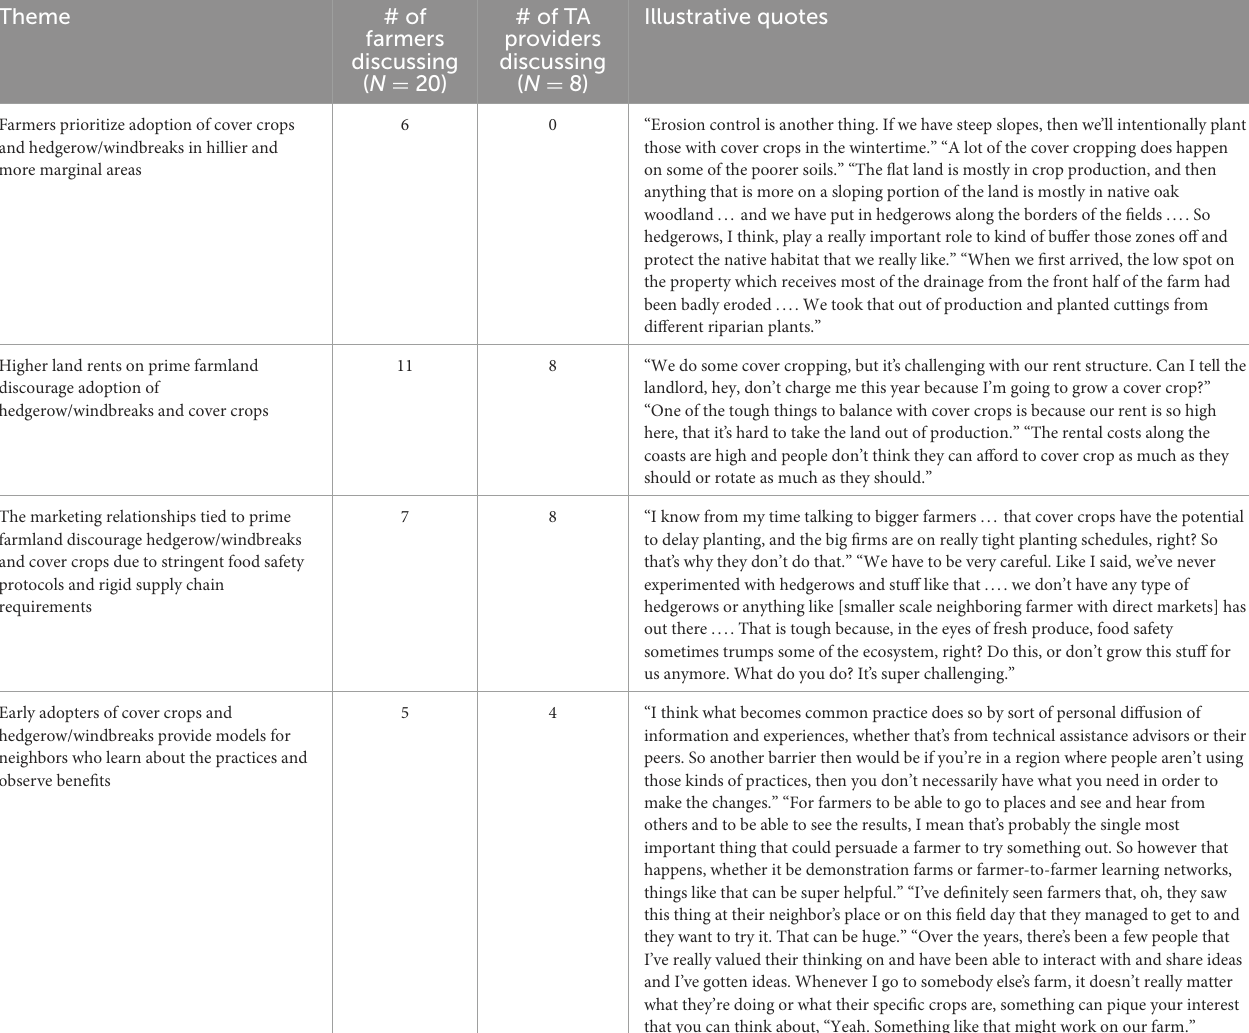
TABLE 4 Key themes and quotes helping to explain patterns of adoption of cover crops and hedgerow/windbreaks from interviews with 20 growers and 8 technical assistance providers in California’s Central Coast. Theme # of farmers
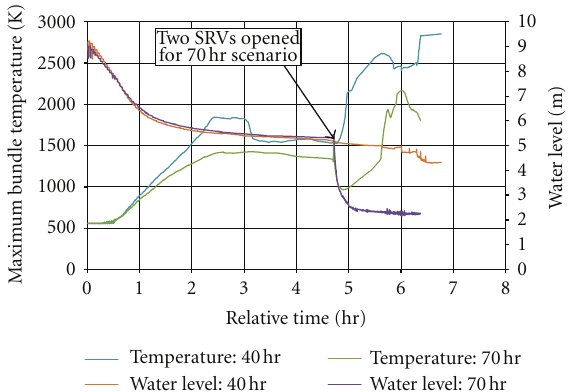
Figure 28: Maximum bundle temperature and water level for the two scenarios with initial loss of the emergency water injection at 40 hours and 70 hours.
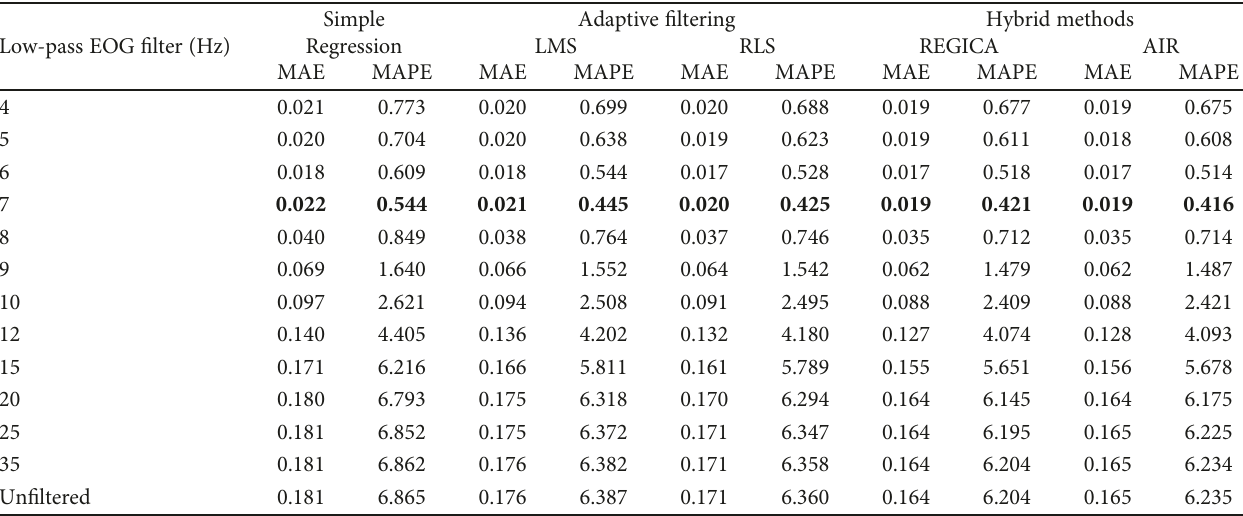
Table 8: Mean absolute error (MAE) and mean absolute percentage error (MAPE) values in alpha frequency band (mean of all EEG channels and mean of all simulated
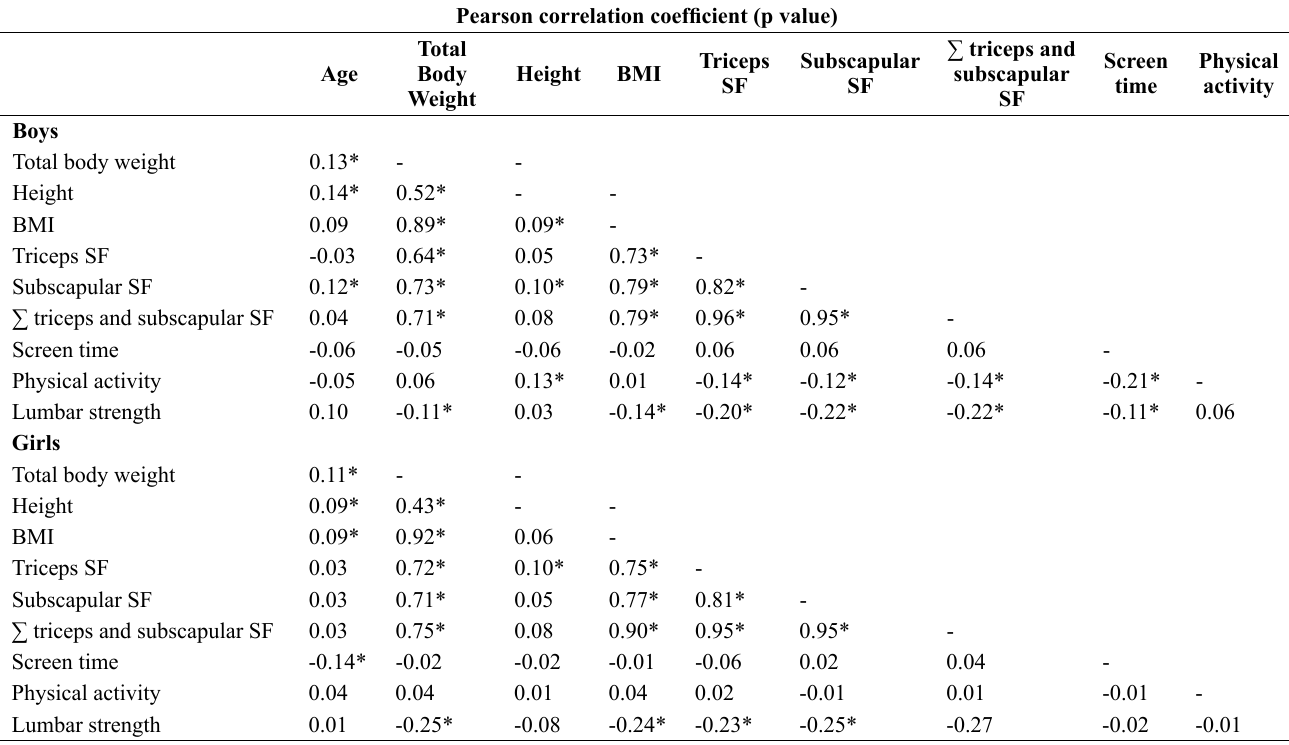
Table 3. Pearson correlation coefficient among variables investigated according to the sex of adolescents.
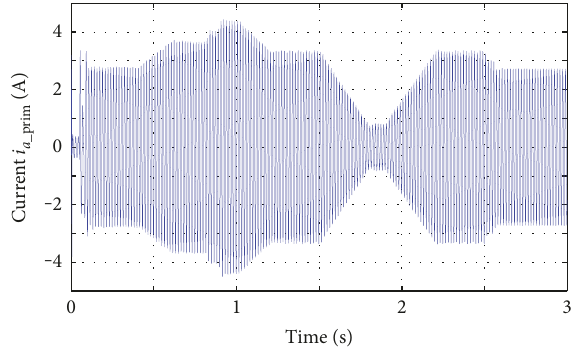
Figure 12: Current increase.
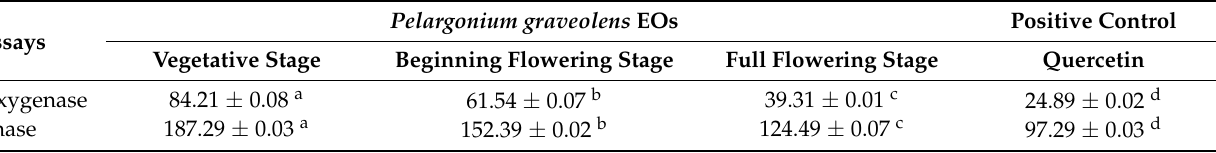
Table 6. In vitro anti-inflammatory and dermatoprotective activities of PGEOs at three phenological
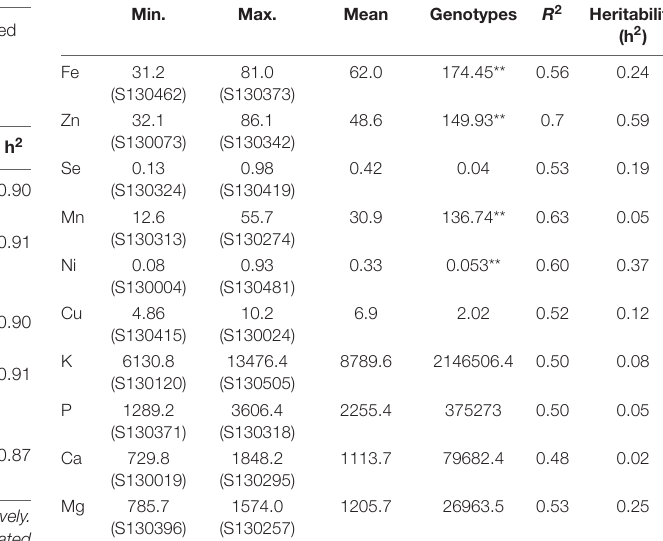
average of 25.31%. For all tested genotypes mean values of 62 ppm and 48.6 ppm were observed for iron (Fe) and zinc (Zn), respectively. Fe content ranged from a minimum of 31.2 (S130462) to a maximum of 81 ppm (S130373), while Zn contents ranged from 32.1 (S130073) to 86.1 ppm (S130342). Manganese (Mn) content varied from 12.6 (S130313) to 55.7 ppm (S130274). Copper (Cu), selenium (Se), and nickel (Ni) were found in lower amounts, ranging from 4.86 to 10.2 ppm, 0.13 to 0.98 ppm,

→ REQUIRED WORK: Search the records for lines holding the word "mean", then copy each line you find.

→ REPLY TO THE EXERCISE:
Table 8: Mean absolute error (MAE) and mean absolute percentage error (MAPE) values in alpha frequency band (mean of all EEG channels and mean of all simulated
average of 25.31%. For all tested genotypes mean values of 62 ppm and 48.6 ppm were observed for iron (Fe) and zinc (Zn), respectively. Fe content ranged from a minimum of 31.2 (S130462) to a maximum of 81 ppm (S130373), while Zn contents ranged from 32.1 (S130073) to 86.1 ppm (S130342). Manganese (Mn) content varied from 12.6 (S130313) to 55.7 ppm (S130274). Copper (Cu), selenium (Se), and nickel (Ni) were found in lower amounts, ranging from 4.86 to 10.2 ppm, 0.13 to 0.98 ppm,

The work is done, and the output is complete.